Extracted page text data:
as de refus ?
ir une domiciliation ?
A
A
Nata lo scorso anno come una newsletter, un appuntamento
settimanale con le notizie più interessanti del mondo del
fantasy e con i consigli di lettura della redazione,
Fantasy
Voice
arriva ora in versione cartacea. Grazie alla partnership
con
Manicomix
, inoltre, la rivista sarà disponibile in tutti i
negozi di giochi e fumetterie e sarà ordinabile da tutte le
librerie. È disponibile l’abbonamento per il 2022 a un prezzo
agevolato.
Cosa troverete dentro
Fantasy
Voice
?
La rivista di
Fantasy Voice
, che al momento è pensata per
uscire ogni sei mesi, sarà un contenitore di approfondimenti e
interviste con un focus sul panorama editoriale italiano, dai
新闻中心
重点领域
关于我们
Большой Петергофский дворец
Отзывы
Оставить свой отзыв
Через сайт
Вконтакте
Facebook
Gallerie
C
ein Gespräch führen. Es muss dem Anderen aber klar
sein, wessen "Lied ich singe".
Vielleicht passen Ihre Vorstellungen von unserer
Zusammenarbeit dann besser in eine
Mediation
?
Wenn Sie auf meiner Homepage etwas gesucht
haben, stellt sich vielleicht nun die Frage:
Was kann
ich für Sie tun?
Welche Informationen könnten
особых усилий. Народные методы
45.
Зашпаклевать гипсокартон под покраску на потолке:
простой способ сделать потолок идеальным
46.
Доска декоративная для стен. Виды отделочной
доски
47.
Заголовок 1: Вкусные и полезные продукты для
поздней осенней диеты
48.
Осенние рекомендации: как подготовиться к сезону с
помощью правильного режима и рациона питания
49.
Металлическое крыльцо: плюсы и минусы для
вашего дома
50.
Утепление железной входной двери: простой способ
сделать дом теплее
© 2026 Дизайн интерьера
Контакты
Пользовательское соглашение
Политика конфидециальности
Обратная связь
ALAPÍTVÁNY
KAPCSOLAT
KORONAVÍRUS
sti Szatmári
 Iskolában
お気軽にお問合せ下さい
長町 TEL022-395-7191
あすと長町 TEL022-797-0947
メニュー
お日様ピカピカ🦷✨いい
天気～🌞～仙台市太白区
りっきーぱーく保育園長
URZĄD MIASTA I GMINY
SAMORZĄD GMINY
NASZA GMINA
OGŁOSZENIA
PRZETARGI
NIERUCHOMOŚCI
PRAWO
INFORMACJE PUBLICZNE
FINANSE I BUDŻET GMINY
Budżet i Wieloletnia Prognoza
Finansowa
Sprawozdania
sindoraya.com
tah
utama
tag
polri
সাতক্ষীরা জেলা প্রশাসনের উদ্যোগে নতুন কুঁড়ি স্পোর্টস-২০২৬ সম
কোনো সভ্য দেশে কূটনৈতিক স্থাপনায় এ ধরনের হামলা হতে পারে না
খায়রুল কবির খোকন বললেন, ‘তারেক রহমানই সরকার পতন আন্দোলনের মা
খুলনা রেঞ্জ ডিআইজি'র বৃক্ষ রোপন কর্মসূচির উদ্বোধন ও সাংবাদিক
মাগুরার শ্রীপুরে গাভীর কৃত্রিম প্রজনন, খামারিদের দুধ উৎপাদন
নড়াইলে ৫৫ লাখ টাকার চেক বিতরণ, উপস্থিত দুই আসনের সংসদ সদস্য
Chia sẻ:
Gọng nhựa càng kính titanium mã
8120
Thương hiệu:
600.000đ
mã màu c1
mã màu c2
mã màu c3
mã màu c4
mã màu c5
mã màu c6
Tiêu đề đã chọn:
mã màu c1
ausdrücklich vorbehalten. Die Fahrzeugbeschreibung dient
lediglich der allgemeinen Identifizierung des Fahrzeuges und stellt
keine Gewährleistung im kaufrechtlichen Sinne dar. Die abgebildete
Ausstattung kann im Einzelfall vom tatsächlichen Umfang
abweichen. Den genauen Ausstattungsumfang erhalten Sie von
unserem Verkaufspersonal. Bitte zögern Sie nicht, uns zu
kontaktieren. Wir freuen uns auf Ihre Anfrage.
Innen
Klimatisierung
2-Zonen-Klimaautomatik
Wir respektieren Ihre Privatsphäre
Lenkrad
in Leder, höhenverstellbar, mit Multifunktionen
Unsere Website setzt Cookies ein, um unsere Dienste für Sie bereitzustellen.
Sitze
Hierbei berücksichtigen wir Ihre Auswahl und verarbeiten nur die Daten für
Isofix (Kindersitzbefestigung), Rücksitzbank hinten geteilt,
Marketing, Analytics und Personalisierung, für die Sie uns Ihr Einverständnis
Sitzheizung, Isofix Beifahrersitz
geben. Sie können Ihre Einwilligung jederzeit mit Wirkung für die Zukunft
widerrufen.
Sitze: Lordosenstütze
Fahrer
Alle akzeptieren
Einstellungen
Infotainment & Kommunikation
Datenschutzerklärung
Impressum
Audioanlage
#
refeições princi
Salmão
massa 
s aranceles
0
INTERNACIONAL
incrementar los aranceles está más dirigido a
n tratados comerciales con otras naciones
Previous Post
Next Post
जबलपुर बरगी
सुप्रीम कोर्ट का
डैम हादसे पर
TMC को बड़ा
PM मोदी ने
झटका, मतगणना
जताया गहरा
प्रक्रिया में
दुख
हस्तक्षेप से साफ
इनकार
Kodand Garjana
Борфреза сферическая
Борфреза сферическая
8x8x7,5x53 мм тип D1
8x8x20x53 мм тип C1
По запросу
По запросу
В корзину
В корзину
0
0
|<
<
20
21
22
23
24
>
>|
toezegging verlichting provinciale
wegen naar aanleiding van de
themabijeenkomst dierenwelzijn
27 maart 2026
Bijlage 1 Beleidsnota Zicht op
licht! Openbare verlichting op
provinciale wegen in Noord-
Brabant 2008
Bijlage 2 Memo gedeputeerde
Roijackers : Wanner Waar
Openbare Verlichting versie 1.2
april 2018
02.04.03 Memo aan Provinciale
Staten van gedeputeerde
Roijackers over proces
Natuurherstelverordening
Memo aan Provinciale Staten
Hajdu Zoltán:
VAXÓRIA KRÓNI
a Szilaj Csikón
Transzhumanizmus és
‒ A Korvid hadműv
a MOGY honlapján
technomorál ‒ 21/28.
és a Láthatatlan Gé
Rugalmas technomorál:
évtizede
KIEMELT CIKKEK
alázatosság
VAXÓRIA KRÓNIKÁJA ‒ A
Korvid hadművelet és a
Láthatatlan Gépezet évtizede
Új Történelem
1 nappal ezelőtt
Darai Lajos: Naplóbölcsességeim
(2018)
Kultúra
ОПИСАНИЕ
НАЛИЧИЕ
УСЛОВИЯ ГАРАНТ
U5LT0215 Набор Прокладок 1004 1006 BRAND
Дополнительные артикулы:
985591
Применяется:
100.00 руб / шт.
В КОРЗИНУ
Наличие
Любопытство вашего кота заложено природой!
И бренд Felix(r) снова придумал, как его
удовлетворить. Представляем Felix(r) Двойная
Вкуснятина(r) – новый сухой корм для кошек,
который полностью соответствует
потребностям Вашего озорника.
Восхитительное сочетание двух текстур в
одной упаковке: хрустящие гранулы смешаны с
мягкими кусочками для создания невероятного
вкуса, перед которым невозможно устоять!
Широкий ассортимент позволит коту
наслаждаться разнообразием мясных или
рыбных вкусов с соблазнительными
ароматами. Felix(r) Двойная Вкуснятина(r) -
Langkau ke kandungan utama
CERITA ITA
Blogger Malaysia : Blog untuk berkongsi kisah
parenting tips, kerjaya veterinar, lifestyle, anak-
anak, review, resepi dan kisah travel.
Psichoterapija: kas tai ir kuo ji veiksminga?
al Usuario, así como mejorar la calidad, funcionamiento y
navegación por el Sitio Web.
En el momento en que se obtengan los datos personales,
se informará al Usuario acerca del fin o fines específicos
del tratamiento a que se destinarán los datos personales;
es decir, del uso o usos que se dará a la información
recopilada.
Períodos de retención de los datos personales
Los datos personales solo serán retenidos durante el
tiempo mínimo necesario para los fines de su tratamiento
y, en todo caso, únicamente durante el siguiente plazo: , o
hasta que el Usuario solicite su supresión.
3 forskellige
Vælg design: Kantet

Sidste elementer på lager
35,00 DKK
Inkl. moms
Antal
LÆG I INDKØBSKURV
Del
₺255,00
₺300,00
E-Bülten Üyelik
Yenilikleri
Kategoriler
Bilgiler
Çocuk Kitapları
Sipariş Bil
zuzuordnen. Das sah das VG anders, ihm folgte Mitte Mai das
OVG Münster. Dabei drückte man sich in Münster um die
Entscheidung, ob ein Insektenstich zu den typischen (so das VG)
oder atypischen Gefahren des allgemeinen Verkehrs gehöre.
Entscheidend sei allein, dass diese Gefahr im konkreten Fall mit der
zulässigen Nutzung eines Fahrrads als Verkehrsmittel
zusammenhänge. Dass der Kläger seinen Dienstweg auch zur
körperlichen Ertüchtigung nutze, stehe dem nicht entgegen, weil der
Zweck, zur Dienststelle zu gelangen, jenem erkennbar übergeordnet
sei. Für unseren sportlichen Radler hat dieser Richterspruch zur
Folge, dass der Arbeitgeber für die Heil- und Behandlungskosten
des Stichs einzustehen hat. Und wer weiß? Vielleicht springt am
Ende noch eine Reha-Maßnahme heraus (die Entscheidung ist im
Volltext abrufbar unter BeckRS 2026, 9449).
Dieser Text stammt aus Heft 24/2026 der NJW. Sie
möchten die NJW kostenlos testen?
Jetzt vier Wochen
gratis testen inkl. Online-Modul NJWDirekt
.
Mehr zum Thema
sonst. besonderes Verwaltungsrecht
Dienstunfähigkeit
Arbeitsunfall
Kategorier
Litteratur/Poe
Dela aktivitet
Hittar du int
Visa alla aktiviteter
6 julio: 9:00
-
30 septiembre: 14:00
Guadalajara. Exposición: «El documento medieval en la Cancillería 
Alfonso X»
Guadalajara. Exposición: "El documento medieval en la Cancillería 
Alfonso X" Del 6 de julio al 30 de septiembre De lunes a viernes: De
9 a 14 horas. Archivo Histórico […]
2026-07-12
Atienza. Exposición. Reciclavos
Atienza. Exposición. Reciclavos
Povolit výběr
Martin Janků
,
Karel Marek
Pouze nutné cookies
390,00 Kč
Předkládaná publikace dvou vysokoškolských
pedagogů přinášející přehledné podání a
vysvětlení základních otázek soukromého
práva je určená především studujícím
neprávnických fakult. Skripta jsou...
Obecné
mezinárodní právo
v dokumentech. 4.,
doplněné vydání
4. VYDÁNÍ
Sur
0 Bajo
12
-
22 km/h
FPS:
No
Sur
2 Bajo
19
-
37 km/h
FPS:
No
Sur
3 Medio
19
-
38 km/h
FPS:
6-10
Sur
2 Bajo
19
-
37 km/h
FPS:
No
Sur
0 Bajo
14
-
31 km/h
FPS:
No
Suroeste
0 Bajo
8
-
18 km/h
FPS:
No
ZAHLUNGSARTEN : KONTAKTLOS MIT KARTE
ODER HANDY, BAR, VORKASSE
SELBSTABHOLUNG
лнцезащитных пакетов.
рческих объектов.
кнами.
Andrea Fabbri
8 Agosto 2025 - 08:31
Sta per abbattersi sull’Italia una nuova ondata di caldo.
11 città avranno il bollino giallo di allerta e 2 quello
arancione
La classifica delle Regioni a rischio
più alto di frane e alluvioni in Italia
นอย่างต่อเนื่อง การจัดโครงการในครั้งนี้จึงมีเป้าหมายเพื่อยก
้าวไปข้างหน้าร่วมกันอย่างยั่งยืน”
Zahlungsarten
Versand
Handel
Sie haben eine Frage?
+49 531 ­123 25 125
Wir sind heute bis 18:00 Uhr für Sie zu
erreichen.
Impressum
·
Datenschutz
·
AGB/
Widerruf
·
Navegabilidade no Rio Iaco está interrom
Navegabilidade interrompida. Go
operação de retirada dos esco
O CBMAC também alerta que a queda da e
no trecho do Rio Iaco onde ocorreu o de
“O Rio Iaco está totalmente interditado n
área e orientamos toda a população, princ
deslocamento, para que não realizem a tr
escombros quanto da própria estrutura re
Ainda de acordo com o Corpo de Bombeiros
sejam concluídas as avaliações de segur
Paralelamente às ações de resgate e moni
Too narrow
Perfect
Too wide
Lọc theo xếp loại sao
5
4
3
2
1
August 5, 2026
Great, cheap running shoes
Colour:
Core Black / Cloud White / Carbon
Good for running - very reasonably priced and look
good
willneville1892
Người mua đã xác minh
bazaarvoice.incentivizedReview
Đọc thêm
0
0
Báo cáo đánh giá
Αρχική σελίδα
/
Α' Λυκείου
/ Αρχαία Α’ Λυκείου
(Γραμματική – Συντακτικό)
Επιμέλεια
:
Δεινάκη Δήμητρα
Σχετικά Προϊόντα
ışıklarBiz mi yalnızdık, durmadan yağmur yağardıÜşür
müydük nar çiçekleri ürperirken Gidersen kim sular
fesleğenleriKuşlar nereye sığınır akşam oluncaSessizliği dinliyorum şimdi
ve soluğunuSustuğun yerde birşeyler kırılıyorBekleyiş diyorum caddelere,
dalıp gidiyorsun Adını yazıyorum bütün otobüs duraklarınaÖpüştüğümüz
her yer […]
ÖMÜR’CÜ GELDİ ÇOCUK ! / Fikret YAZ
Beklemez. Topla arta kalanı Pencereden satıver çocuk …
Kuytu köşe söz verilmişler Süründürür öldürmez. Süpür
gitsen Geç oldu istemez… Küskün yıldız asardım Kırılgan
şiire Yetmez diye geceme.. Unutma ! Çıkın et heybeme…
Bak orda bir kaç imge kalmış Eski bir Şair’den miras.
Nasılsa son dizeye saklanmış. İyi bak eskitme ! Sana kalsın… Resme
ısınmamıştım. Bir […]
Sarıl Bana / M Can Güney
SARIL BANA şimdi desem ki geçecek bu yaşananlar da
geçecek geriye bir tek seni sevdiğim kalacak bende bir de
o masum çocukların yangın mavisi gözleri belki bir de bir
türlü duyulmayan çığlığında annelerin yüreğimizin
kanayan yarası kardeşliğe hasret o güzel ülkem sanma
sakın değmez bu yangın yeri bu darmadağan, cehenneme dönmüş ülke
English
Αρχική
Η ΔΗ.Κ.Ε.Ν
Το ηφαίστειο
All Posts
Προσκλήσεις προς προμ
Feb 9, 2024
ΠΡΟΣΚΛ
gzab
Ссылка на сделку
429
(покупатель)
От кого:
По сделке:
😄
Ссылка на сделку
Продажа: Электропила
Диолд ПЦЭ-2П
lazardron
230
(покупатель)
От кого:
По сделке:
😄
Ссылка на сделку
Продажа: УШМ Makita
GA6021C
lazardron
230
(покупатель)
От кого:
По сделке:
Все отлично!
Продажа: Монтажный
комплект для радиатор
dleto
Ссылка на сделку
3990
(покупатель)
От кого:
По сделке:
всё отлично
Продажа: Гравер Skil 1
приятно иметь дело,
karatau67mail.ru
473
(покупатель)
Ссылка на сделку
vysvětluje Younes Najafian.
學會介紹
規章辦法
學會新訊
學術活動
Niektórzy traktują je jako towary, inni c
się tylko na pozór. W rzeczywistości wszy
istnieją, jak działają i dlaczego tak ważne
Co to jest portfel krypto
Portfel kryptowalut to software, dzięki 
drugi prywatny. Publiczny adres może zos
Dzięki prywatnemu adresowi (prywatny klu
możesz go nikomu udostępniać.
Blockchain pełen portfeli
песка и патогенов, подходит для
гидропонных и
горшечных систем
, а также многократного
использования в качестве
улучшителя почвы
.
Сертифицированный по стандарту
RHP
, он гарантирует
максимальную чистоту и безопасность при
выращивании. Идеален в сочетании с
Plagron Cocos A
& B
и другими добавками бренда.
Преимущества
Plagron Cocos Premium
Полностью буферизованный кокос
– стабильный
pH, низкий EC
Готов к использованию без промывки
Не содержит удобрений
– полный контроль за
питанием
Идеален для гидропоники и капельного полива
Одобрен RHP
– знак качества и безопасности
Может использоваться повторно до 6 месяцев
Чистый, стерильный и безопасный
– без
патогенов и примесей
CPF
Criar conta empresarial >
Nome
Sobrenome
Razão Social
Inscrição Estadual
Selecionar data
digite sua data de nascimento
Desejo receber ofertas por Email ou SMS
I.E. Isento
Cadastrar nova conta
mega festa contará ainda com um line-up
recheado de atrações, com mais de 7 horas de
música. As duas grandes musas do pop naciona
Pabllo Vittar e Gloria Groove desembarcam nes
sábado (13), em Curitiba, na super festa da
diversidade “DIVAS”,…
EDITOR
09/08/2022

### What to produce
Can you reproduce, word for word, every line from the start of the material through the line holding "Cosa troverete dentro", with both ends included?

### Answer space
as de refus ?
ir une domiciliation ?
A
A
Nata lo scorso anno come una newsletter, un appuntamento
settimanale con le notizie più interessanti del mondo del
fantasy e con i consigli di lettura della redazione,
Fantasy
Voice
arriva ora in versione cartacea. Grazie alla partnership
con
Manicomix
, inoltre, la rivista sarà disponibile in tutti i
negozi di giochi e fumetterie e sarà ordinabile da tutte le
librerie. È disponibile l’abbonamento per il 2022 a un prezzo
agevolato.
Cosa troverete dentro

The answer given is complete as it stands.